Picking up a copy Wang's The Song of Everlasting Sorrow, which won the Mao Dun Literature Prize, China's top literary honor, he says: "When I read about this book I thought I must have it in my shop.
"But most customers don't know about these Chinese writers, so I will recommend it to those who show interest in Chinese literature."
He attributes the limited awareness of Chinese literature to lack of publicity about modern and contemporary Chinese writers on the global scene.
"Compared to many Japanese writers, such as Kawabata Yasunari who won the Nobel Prize as early as 1968, contemporary Chinese writers have a relatively low profile in the West," he says.
Writers must seek out big publishers in the West to raise their profile, he adds.
On his shelves are two different editions of short stories by Lu Xun, the early 20th century Chinese writer known for his sharp political essays and pioneering short stories. One is published by Penguin and the other, by a Chinese press. They sell differently.
"Everybody knows Penguin here, but not many (know) the other one, although the translations are both good."
His mother, Eve Sheringham, buried in a mound of cards - she has been hand-writing monthly catalogues of forthcoming titles since she was involved in the shop 68 years ago - raises her head to add:
"For many readers of Chinese literature, the classic novels are what they begin with, because that's what they know best.
"They just need some time to catch up with contemporary literature."
Sheringham, ever keen to explore his readers' interest in modern and contemporary Chinese literature, has invited writers such Han Dong for book launches in his shop, and introduced them to his guests, mostly scholars, students and critics.
"Sometimes the writers find me and sometimes I contact them," he says, and opens a notebook, to show a bookmark for Zhu Wen, Oct. 20.
"I heard the writer will be in town. I would like to invite him for a book launch in my shop."
The family often organizes regular meetings at home, to read and discuss Chinese literature. Sheringham also invites writers of books about China to give talks to "promote knowledge and appreciation of the best of Chinese culture, art, philosophy and history".
The shop hosts art exhibitions such as those of peasant paintings from Huxian county in Shaanxi province, and the works of the woodblock print artist Ding Jitang from the same area.

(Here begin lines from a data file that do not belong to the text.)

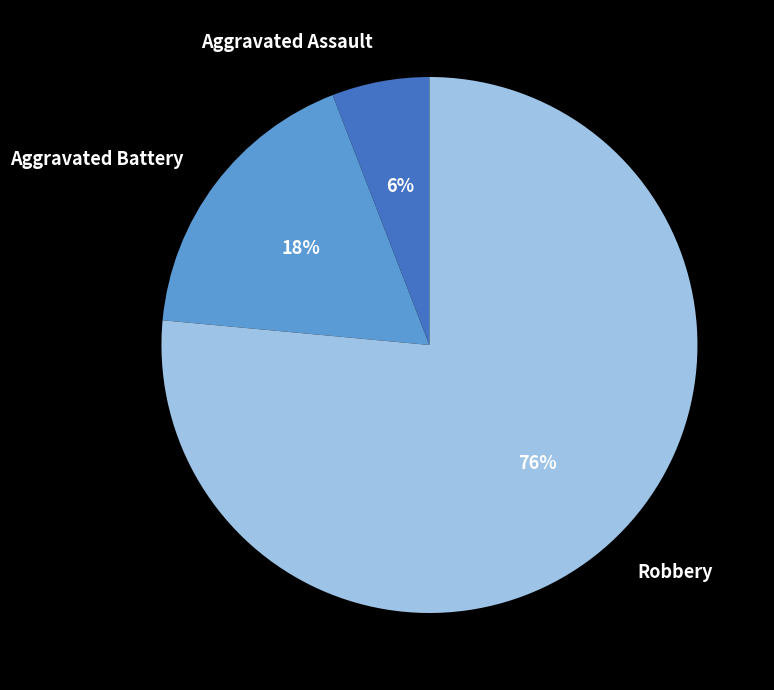

Combined, do Aggravated Assault and Robbery account for over 50%?

Yes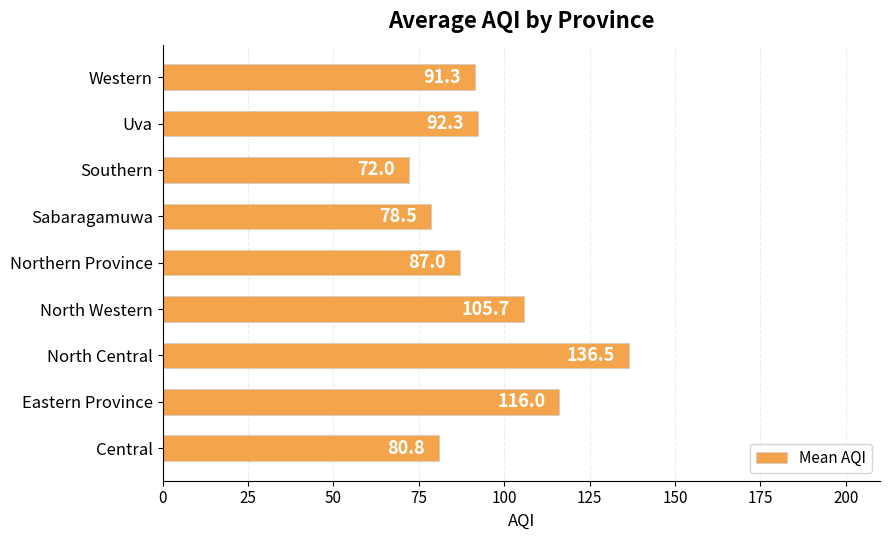

Are the bars grouped side by side (vs. stacked)?

No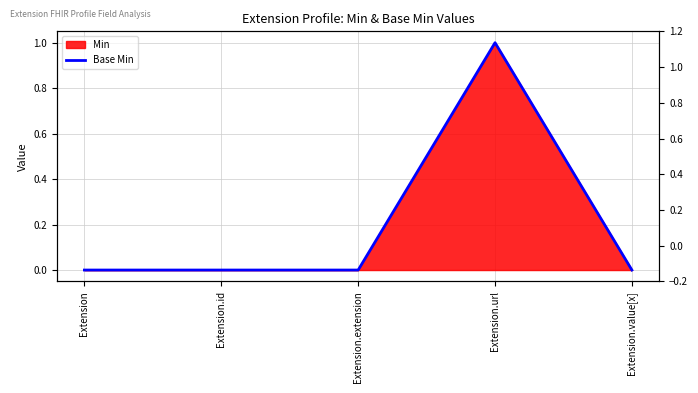

How many values are between 0 and 1?

5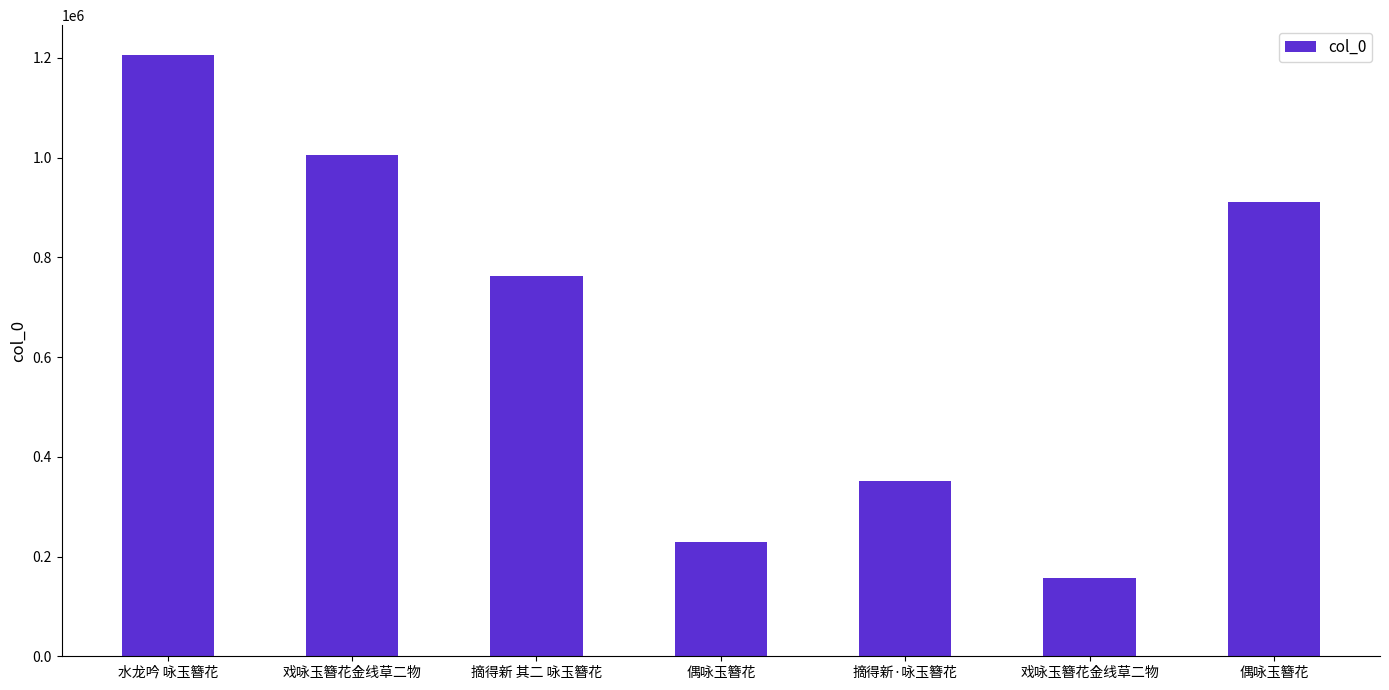

What is the difference between the maximum and minimum values?

1047437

Sheringham's passion for Chinese culture was fostered in a childhood spent in the shop, which his father inherited from his uncle, along with his ardor for oriental culture.
He graduated in Chinese studies from Durham University and left for Beijing in 1972, where he taught English in Peking University, while also honing his Chinese skills.
Although the East Asian Studies department of Durham was closed years ago, Sheringham finds many have followed in his footsteps.
"Textbooks on the Chinese language are a big favorite in the shop," he says. "Many universities provide Chinese language as a subsidiary course. Teachers send their students here, and some just learn it out of personal interest. Everyone knows China is opening up, and about its rise as a big economy."
He has even opened a branch at The School of Oriental and African Studies in the University of London, which gets very busy when a new term begins.
Terence Tse, one of its customers, is a freshman at the Imperial College and born to a Chinese mother and Singaporean father. Although he went against his parents' wishes to send him to a Chinese school when he was very young, he chose to study Chinese in his first year in college.
"I feel like I want to know more about my background," he says.
Besides the language textbooks, he also likes to pick up books on China's economy, and science and technology.
Like many traditional bookstore owners around the world, the Sheringhams too have to contend with the challenge posed by online stores.
"In the past there were customers who really collected books to build their own libraries, but now (these are) less," he says. "Older people browse and rarely buy, while young customers go straight to the textbooks, not literature."
The shop uses online booksellers such as Amazon and Abebooks to sell their stock. Today, online orders account for a considerable part of its revenue.
The basement, which used to be a book stock room, is now a cafe run by Sheringham's two nephews. Two floors of the house, owned by the family, are now being rented out.
The store's displays include a collection of music, greeting cards, bookmarks and calendars.
"Business is more difficult than in the past," Sheringham says. "But we are slowly changing to tackle the challenges in a new era."